Unexpected server reboot

Nov 22 at 09:35pm CET
Affected services
stockholm1-10-vm (HA cluster)

Resolved
Nov 22 at 09:35pm CET

Incident overview
Affected server: Stockholm1-10vm
Time of incident: 21:20
Duration: Approx. 15 minutes
Impact: Around 20% of VMs in the subnets 95.141.241.0/24 and 91.226.221.0/24 experienced extended downtime due to network connectivity issues.

What happened

At 21:20, the Stockholm1-10vm server unexpectedly rebooted due to a hardware issue. The affected VMs were automatically redistributed across the remaining servers and began booting within approximately two minutes.

However, around 20% of the VMs in the affected subnets (95.141.241.0/24 and 91.226.221.0/24) did not regain network connectivity upon reboot. These VMs require VLAN tagging to connect, as their subnets are announced via another ASN. Since the redistribution was random, some VMs were deployed on servers that do not support VLAN tagging, resulting in network downtime.

By 21:35, all VMs were operational after our team manually migrated those affected to servers with proper VLAN tagging support.

Root cause

The server rebooted due to a memory issue in the CPU1 G0 slot. A defective RAM stick caused the reboot.

The extended downtime for VMs in 95.141.241.0/24 and 91.226.221.0/24 subnets was due to their reliance on VLAN tagging for connectivity, combined with the random redistribution of VMs across servers.

Actions taken

All VMs were manually migrated to appropriate servers to restore network connectivity.
The defective memory stick has been identified and will be removed to prevent further incidents.

Future improvements

Hardware maintenance: The faulty RAM stick will be removed, and the server will be returned to production after thorough testing.

Subnet reconfiguration:

We will migrate 95.141.241.0/24 and 91.226.221.0/24 to our own ASN over the weekend, removing the dependency on VLAN tagging.
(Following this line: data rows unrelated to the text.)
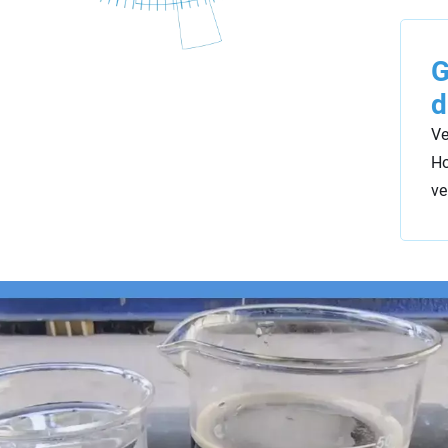
G
d
Ve
Ho
ve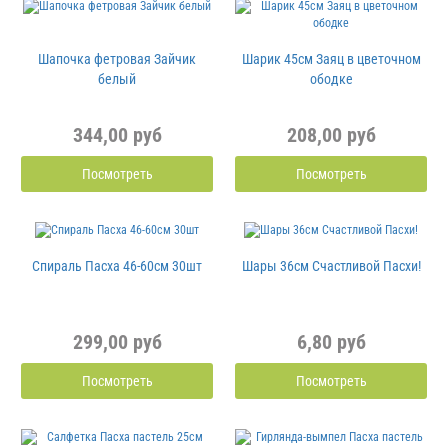
Шапочка фетровая Зайчик
Шарик 45см Заяц в цветочном
белый
ободке
344,00 руб
208,00 руб
Посмотреть
Посмотреть
Спираль Пасха 46-60см 30шт
Шары 36см Счастливой Пасхи!
299,00 руб
6,80 руб
Посмотреть
Посмотреть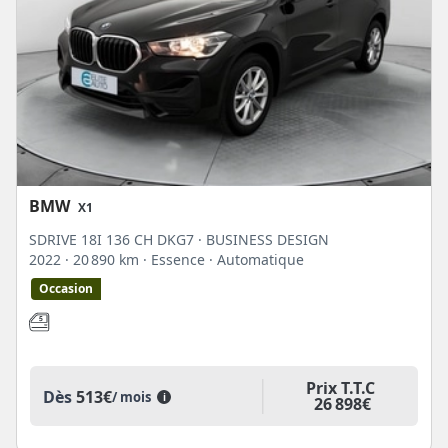
BMW
X1
SDRIVE 18I 136 CH DKG7 · BUSINESS DESIGN
2022
· 20 890 km
· Essence
· Automatique
Occasion
Prix T.T.C
Dès
513€
/ mois
i
26 898€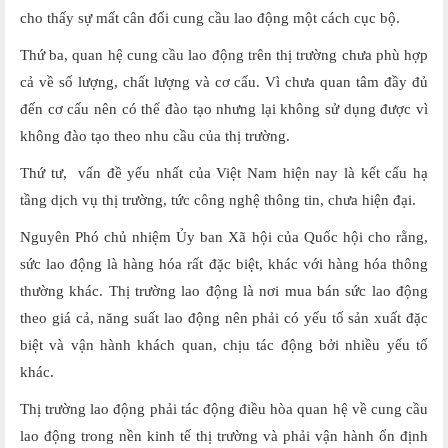
cho thấy sự mất cân đối cung cầu lao động một cách cục bộ.
Thứ ba, quan hệ cung cầu lao động trên thị trường chưa phù hợp
cả về số lượng, chất lượng và cơ cấu. Vì chưa quan tâm đầy đủ
đến cơ cấu nên có thể đào tạo nhưng lại không sử dụng được vì
không đào tạo theo nhu cầu của thị trường.
Thứ tư, vấn đề yếu nhất của Việt Nam hiện nay là kết cấu hạ
tầng dịch vụ thị trường, tức công nghệ thông tin, chưa hiện đại.
Nguyên Phó chủ nhiệm Ủy ban Xã hội của Quốc hội cho rằng,
sức lao động là hàng hóa rất đặc biệt, khác với hàng hóa thông
thường khác. Thị trường lao động là nơi mua bán sức lao động
theo giá cả, năng suất lao động nên phải có yếu tố sản xuất đặc
biệt và vận hành khách quan, chịu tác động bởi nhiều yếu tố
khác.
Thị trường lao động phải tác động điều hòa quan hệ về cung cầu
lao động trong nền kinh tế thị trường và phải vận hành ổn định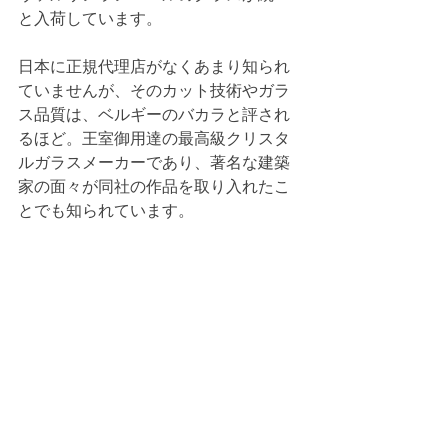
と入荷しています。
日本に正規代理店がなくあまり知られ
ていませんが、そのカット技術やガラ
ス品質は、ベルギーのバカラと評され
るほど。王室御用達の最高級クリスタ
ルガラスメーカーであり、著名な建築
家の面々が同社の作品を取り入れたこ
とでも知られています。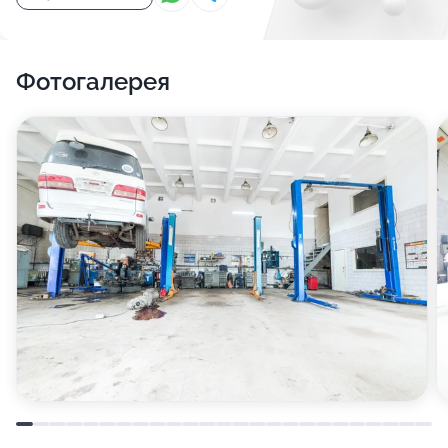
Фотогалерея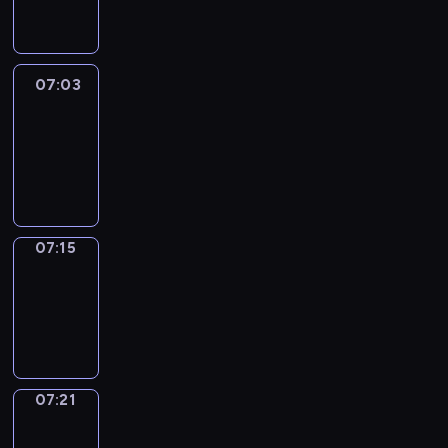
07:03
07:03
Life
Around
07:03
-
07:15
07:15
Irregular
Verbs
07:15
-
07:21
07:21
Get
a
Call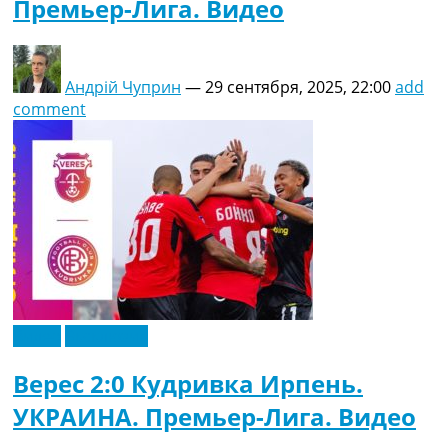
Премьер-Лига. Видео
Андрій Чуприн
—
29 сентября, 2025, 22:00
add
comment
Видео
Эксклюзив
Верес 2:0 Кудривка Ирпень.
УКРАИНА. Премьер-Лига. Видео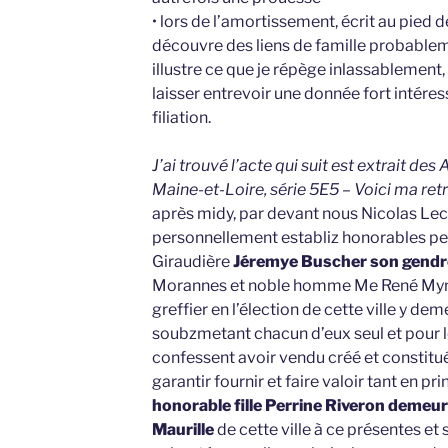
• lors de l’amortissement, écrit au pied de
découvre des liens de famille probableme
illustre ce que je répège inlassablement,
laisser entrevoir une donnée fort intéres
filiation.
J’ai trouvé l’acte qui suit est extrait d
Maine-et-Loire, série 5E5 – Voici ma ret
après midy, par devant nous Nicolas Lec
personnellement establiz honorables per
Giraudière
Jéremye Buscher son gend
Morannes et noble homme Me René Myné
greffier en l’élection de cette ville y de
soubzmetant chacun d’eux seul et pour le
confessent avoir vendu créé et constitu
garantir fournir et faire valoir tant en p
honorable fille Perrine Riveron demeur
Maurille
de cette ville à ce présentes et 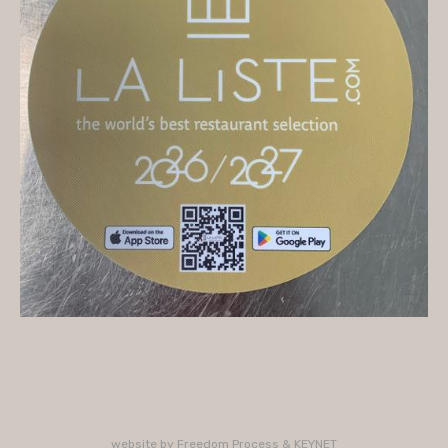
On vous accueille
Mercredi
10H/16H (service 12H15/13H15)
Jeudi
10H/15H30 - 18H/22H (service 12H15/13H15 -
19H15/21H)
Vendredi
10H/15H30 - 18H/22H
(service 12H15/13H15 - 19H15/21H)
Samedi
10H/15H30 - 18H/22H (service 12H15/13H15 -
19H15/21H)
PLUS D'INFORMATIONS : 02 33 47 19 61
website by
Freedom Process
&
KEYNET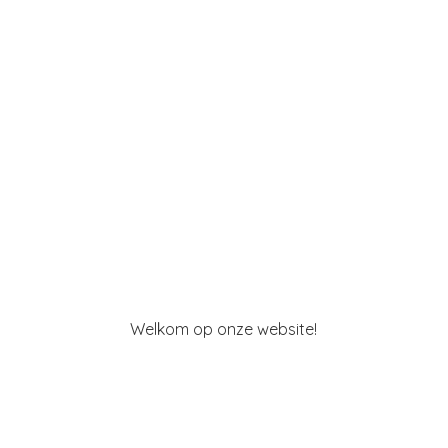
Welkom op
onze website!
This change will ensure that, in case of future server failures, affected VMs can reboot on any server without network connectivity issues.

Automatic handling: We will enhance our automated recovery systems to prevent similar delays during VM redistribution.

We apologize for any inconvenience caused and are committed to improving our systems to minimize downtime in the future.